The critical flaw curves will range from smooth metal loss flaws all the way to sharp planar cracks. The end result of the research will be a calculator that operators can use to determine the performance requirements of ILI tools for a specific line segment to provide a hydrotest equivalency.
Documenting Properties Of Fittings
Because of the broad scope of the proposed IVP regulations, operators may be facing the challenge of providing “validated, traceable materials documentation” for thousands of fittings. In cases in which operators do not have “mill-equivalent” or design and material documentation for their fittings and components, it may be necessary to cut them out or de-rate pipelines.
Researchers are working to provide operators with additional tools for identifying the material properties of fittings. A catalog of legacy fittings and components is being developed to help operators identify and characterize the material and mechanical properties of their assets.
The catalog will provide listings of vintage and legacy fittings, appurtenances, ells, tees and valves, as well as the material design and strength classes each was manufactured to, so that operators can, at a minimum, assign conservative assumptions about the fittings’ properties.
The catalog will contain available images, descriptions, strength class ratings, and material and mechanical properties for the selected fitting and components. In order to provide additional assistance with identification, the catalog will include information about the location of component markings and distinguishing features, such as flange thickness and bolting patterns.

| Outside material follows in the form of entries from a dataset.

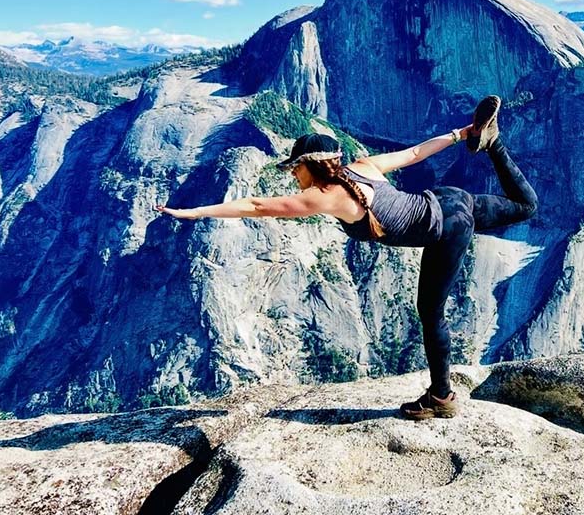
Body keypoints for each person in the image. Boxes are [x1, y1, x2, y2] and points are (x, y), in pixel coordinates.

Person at [155, 95, 538, 420]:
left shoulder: (325, 195)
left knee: (430, 313)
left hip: (446, 225)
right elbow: (417, 152)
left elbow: (256, 205)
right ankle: (492, 143)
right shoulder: (361, 167)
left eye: (295, 168)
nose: (293, 177)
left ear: (310, 165)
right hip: (449, 199)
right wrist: (461, 135)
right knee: (526, 206)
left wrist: (193, 212)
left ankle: (441, 398)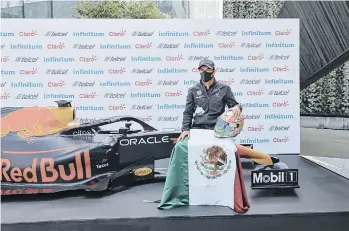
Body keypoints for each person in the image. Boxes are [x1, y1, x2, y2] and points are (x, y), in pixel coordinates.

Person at [177, 59, 243, 142]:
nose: (204, 72)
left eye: (208, 69)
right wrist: (185, 129)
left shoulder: (224, 88)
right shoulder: (193, 90)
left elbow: (235, 106)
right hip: (197, 129)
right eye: (202, 70)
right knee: (180, 147)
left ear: (214, 71)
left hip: (218, 130)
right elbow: (188, 112)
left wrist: (237, 107)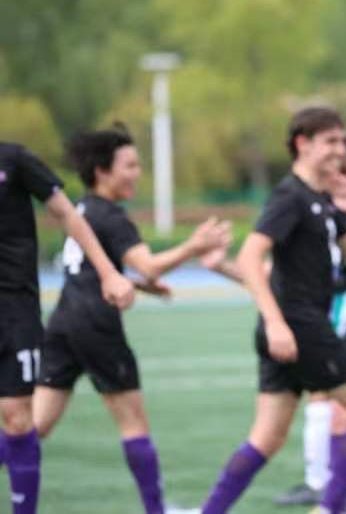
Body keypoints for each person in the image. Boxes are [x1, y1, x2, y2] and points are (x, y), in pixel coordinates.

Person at [197, 107, 346, 514]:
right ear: (303, 143)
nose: (339, 149)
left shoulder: (323, 198)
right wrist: (278, 323)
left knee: (267, 438)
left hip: (291, 329)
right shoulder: (290, 196)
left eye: (341, 140)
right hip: (298, 327)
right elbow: (250, 258)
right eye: (330, 141)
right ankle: (329, 509)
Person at [31, 124, 230, 514]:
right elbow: (150, 264)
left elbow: (92, 270)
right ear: (103, 171)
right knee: (133, 424)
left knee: (33, 428)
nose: (137, 173)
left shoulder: (81, 209)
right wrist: (194, 245)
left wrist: (137, 286)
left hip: (63, 322)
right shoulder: (110, 216)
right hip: (96, 326)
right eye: (130, 165)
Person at [0, 140, 134, 514]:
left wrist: (108, 272)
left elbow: (68, 214)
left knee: (18, 417)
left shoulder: (14, 158)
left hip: (14, 309)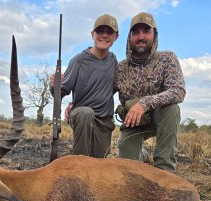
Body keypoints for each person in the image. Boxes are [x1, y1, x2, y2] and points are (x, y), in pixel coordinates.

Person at [114, 12, 185, 172]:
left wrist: (144, 104)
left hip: (161, 120)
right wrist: (75, 102)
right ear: (129, 37)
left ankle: (165, 170)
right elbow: (102, 92)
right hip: (132, 123)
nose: (141, 37)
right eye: (136, 32)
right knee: (127, 171)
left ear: (154, 34)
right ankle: (142, 155)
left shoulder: (167, 58)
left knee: (172, 108)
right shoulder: (120, 67)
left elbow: (178, 90)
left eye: (146, 31)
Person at [50, 14, 119, 158]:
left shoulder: (114, 61)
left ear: (116, 37)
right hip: (82, 116)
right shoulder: (78, 60)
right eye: (100, 31)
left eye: (109, 32)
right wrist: (53, 86)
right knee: (85, 113)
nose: (104, 36)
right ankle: (77, 164)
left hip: (104, 121)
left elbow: (108, 90)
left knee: (99, 165)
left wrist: (72, 102)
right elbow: (62, 91)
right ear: (93, 34)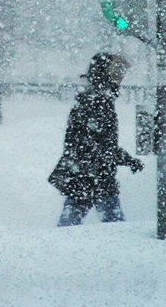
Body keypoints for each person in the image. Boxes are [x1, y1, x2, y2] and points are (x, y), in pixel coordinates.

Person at [48, 52, 144, 226]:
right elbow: (98, 145)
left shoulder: (94, 99)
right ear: (104, 73)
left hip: (86, 174)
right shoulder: (98, 102)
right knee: (114, 225)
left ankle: (60, 246)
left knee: (72, 221)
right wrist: (124, 159)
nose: (121, 76)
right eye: (116, 71)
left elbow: (95, 144)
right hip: (93, 175)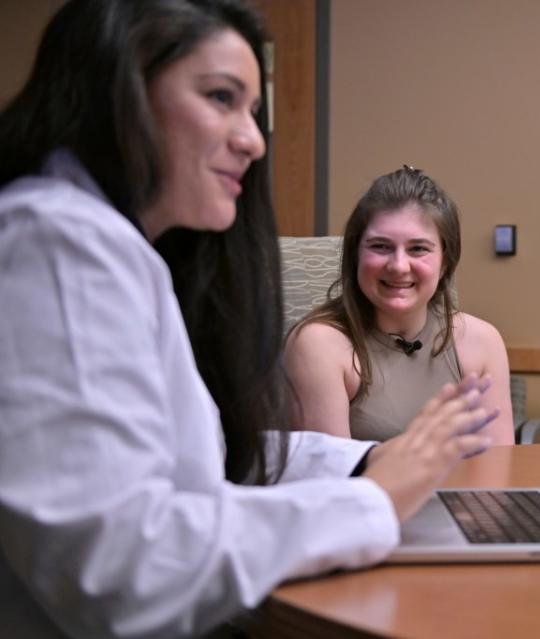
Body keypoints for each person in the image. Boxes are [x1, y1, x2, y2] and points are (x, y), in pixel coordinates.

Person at [0, 1, 498, 637]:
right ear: (117, 93)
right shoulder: (57, 240)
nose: (254, 140)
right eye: (219, 97)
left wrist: (371, 461)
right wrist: (369, 500)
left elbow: (204, 459)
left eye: (254, 111)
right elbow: (119, 567)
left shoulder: (121, 250)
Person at [284, 167, 516, 445]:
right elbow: (331, 483)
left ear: (445, 262)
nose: (398, 266)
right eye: (380, 246)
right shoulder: (317, 344)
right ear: (355, 255)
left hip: (464, 491)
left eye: (418, 249)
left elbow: (500, 469)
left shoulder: (483, 341)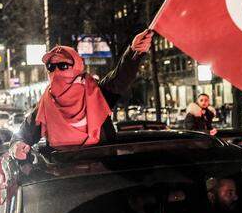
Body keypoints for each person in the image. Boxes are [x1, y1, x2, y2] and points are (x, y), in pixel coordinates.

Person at [10, 29, 153, 159]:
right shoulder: (45, 105)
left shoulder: (97, 95)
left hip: (103, 175)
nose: (56, 71)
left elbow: (120, 77)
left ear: (77, 66)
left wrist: (135, 51)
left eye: (63, 66)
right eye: (51, 67)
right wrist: (17, 146)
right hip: (64, 180)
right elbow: (22, 134)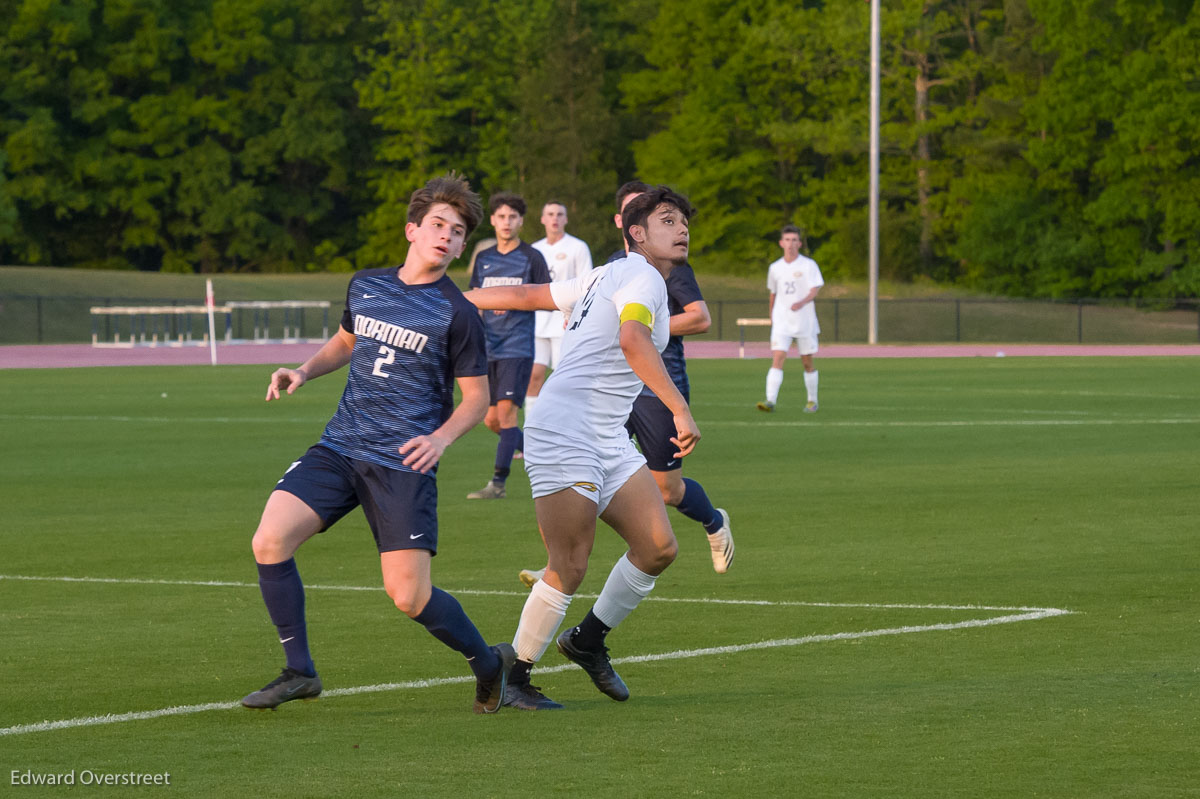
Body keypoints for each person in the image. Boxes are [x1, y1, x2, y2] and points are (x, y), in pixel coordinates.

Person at [240, 174, 515, 715]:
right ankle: (299, 671)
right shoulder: (366, 284)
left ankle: (488, 664)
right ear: (412, 229)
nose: (447, 235)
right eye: (437, 224)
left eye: (457, 232)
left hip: (402, 464)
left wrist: (440, 439)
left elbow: (477, 399)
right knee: (269, 541)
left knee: (409, 597)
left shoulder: (456, 312)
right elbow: (348, 340)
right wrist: (303, 370)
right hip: (341, 446)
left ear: (461, 248)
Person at [464, 185, 701, 711]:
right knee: (569, 563)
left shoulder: (607, 274)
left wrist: (460, 299)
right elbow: (633, 340)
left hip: (605, 434)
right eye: (668, 220)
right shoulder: (641, 276)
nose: (681, 228)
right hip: (564, 428)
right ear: (636, 232)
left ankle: (587, 641)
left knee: (658, 547)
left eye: (684, 220)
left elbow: (531, 297)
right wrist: (680, 408)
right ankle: (515, 675)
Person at [517, 181, 732, 588]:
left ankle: (714, 519)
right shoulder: (614, 265)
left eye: (673, 218)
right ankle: (558, 566)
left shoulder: (666, 268)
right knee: (590, 466)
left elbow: (700, 318)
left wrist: (645, 325)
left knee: (665, 488)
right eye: (640, 211)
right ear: (624, 222)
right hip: (608, 388)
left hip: (655, 386)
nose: (675, 227)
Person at [465, 193, 551, 499]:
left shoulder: (531, 258)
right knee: (489, 420)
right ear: (492, 220)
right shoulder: (484, 259)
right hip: (487, 348)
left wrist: (512, 303)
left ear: (521, 222)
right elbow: (474, 298)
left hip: (517, 347)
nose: (506, 222)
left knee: (506, 417)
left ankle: (497, 484)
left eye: (512, 217)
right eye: (501, 217)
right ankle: (542, 455)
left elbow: (546, 298)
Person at [526, 201, 593, 415]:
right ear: (543, 219)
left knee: (562, 380)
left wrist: (577, 315)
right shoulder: (534, 249)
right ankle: (531, 436)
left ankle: (562, 431)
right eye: (550, 214)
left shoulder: (578, 247)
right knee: (533, 376)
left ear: (566, 219)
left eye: (559, 214)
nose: (555, 218)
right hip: (537, 323)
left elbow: (586, 285)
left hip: (564, 323)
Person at [757, 224, 823, 413]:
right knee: (778, 357)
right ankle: (770, 400)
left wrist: (801, 302)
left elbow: (815, 289)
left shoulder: (808, 265)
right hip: (782, 321)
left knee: (807, 361)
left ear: (800, 243)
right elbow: (773, 293)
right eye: (787, 240)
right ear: (781, 243)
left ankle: (812, 400)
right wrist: (772, 315)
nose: (791, 244)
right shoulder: (775, 268)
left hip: (805, 321)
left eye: (794, 240)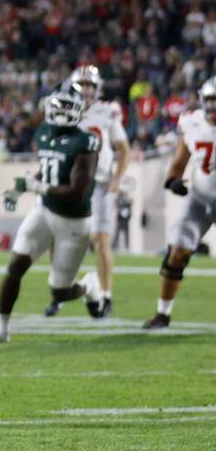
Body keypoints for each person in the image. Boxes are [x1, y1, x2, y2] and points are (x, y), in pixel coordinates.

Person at [0, 82, 102, 343]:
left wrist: (37, 186)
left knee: (59, 292)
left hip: (73, 221)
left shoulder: (86, 142)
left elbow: (78, 192)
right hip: (44, 212)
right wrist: (21, 188)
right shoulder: (44, 132)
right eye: (59, 105)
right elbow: (48, 169)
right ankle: (1, 329)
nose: (61, 112)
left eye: (68, 107)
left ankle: (89, 286)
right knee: (14, 267)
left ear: (80, 110)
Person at [143, 77, 216, 329]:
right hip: (200, 198)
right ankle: (163, 314)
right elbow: (179, 160)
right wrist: (173, 180)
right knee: (177, 253)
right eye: (210, 100)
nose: (214, 106)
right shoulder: (192, 122)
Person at [68, 65, 129, 318]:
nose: (86, 90)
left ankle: (105, 295)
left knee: (101, 241)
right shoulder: (67, 111)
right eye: (82, 85)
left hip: (101, 183)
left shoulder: (107, 111)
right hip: (74, 185)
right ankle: (65, 291)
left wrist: (117, 178)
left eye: (90, 85)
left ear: (98, 87)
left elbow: (123, 149)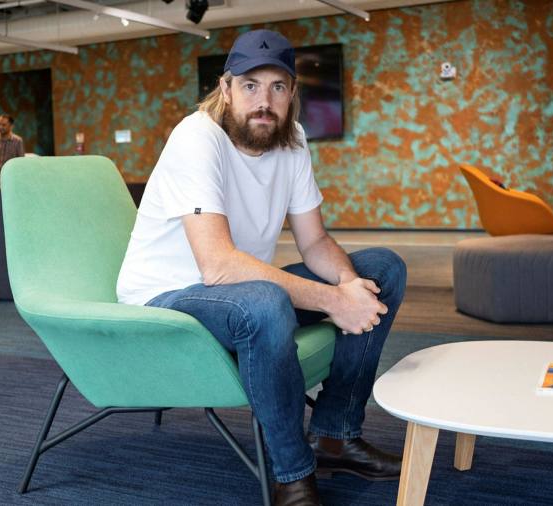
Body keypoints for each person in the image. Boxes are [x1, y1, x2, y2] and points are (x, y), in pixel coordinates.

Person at [116, 30, 406, 505]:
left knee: (383, 269)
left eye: (277, 87)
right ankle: (293, 474)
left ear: (292, 93)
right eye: (250, 85)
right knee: (264, 302)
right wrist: (334, 301)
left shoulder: (293, 141)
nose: (263, 102)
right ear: (226, 88)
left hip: (238, 291)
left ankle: (335, 437)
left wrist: (350, 285)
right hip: (166, 295)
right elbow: (218, 266)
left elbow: (315, 241)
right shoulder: (196, 137)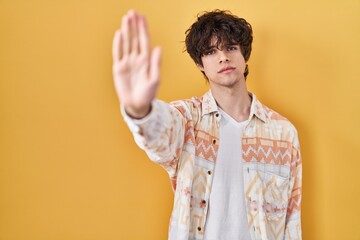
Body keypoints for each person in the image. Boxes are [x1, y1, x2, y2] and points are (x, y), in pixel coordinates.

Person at [112, 9, 302, 240]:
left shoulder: (283, 132)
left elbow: (292, 221)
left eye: (231, 47)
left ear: (245, 54)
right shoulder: (188, 119)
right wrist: (140, 110)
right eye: (211, 51)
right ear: (200, 63)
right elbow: (160, 132)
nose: (223, 57)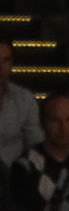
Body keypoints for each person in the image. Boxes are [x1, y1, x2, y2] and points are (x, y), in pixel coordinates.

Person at [0, 36, 42, 170]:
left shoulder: (24, 99)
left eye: (6, 60)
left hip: (12, 177)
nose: (1, 67)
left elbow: (36, 142)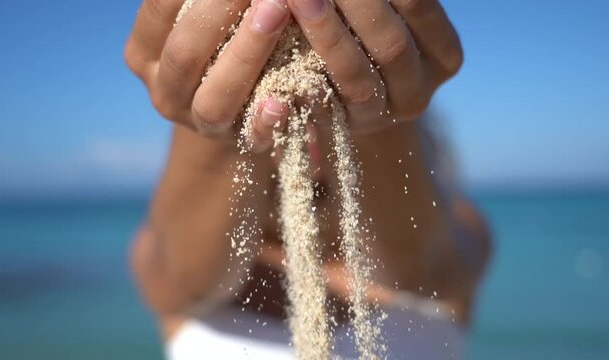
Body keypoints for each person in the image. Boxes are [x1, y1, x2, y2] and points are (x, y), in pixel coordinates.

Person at [125, 0, 491, 358]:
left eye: (330, 89)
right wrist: (218, 114)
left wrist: (377, 113)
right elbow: (184, 278)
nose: (308, 115)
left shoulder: (455, 225)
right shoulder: (186, 251)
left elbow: (421, 267)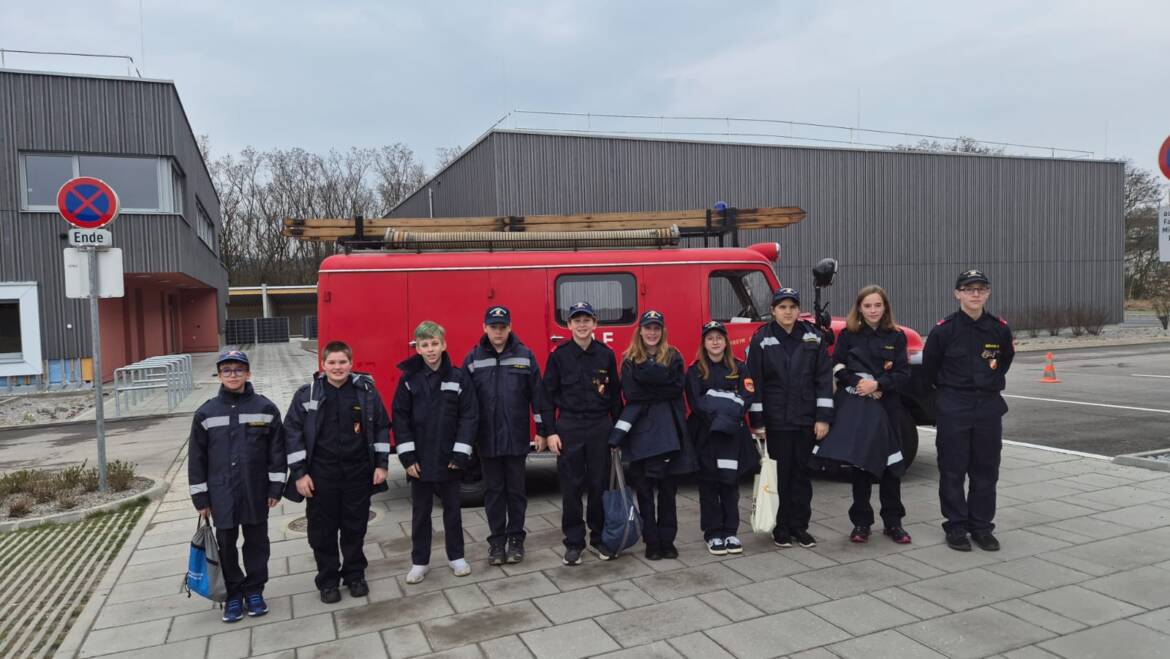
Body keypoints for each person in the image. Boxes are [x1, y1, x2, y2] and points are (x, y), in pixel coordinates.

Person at [283, 341, 392, 603]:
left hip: (358, 473)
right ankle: (328, 580)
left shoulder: (365, 391)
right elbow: (292, 433)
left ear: (351, 364)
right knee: (322, 530)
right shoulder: (307, 394)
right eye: (332, 362)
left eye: (342, 362)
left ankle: (355, 575)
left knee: (355, 527)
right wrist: (300, 474)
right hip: (321, 475)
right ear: (323, 365)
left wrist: (381, 464)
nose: (337, 367)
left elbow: (380, 427)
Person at [188, 349, 285, 623]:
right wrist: (201, 498)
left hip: (256, 491)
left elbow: (277, 453)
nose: (233, 375)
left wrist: (275, 488)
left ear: (248, 373)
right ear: (219, 375)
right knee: (226, 545)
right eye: (227, 370)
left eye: (238, 369)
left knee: (256, 543)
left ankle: (254, 590)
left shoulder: (265, 408)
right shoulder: (206, 413)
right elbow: (196, 459)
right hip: (221, 493)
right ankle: (233, 594)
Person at [923, 269, 1014, 552]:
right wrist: (947, 403)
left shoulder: (999, 329)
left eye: (980, 289)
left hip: (987, 407)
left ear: (987, 293)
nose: (975, 294)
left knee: (986, 470)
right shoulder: (944, 330)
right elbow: (929, 371)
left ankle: (982, 527)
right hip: (954, 406)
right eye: (968, 289)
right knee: (952, 470)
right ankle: (956, 526)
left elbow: (1005, 361)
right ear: (957, 293)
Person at [462, 305, 553, 566]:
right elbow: (466, 403)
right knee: (493, 492)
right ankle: (496, 541)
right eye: (493, 327)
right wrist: (466, 440)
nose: (498, 331)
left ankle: (516, 539)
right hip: (487, 439)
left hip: (515, 437)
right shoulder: (473, 359)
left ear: (510, 327)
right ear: (485, 328)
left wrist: (542, 431)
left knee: (516, 491)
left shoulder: (524, 355)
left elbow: (538, 396)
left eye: (502, 327)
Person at [746, 287, 833, 549]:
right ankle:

In addition to gathering information from industry literature, the team is working with manufacturers and operators to collect supplemental information, including a breakout by manufacturer year or vintage, if possible.
When a fitting can be positively identified, the catalog will provide support for strength requirements and assumptions. The goal is to provide operators with a way to reduce the cost of gathering and compiling information needed to comply with IVP requirements.
What About Unpiggable Pipes?
Many local distribution companies (LDCs) operate pipe segments classified as transmission and potentially subject to pending IVP regulations. Yet, a large portion of these segments is classified as unpiggable, or difficult to inspect with conventional inline inspection (ILI) tools that were designed for use on high-pressure transmission lines.
Researchers are investigating technologies that can help operators reduce their exposure to integrity threats and unknown pipe defects when inspecting segments of unpiggable pipe.
Leveraging magnetic flux leakage (MFL) technology, researchers have been working with industry partners to enable the application of MFL technology for live inspection of short unpiggable pipeline segments using a modified and patented MFL technology.
Pipecrawler, an inspection platform for unpiggable pipe comprises a tethered inspection platform that uses brush-drive units powered by electric linear-drive motors for propulsion. The current version, which features MFL sensors, has the ability to inspect up to 3,000 feet of pipe in pressures, up to 700 psi and to access a pipeline from a single location.
Electromagnetic acoustic transducer (EMAT) is a promising technology that offers the ability to detect and characterize corrosion, stress corrosion cracking (SCC), cracks, mechanical damage, laminations, coating disbondment and lack-of-fusion that can be used in live natural gas pipelines without a liquid couplant.
It is an ultrasonic transducer (UT) sensor that uses alternating current in a wire to induce an eddy current that can identify and characterize many defects – planar or tight-fitting cracks, in particular – that traditional MFL cannot. Recent advances in the technology have enhanced performance, including improved probability of detection (POD) and probability of identification (POI) for anomalies.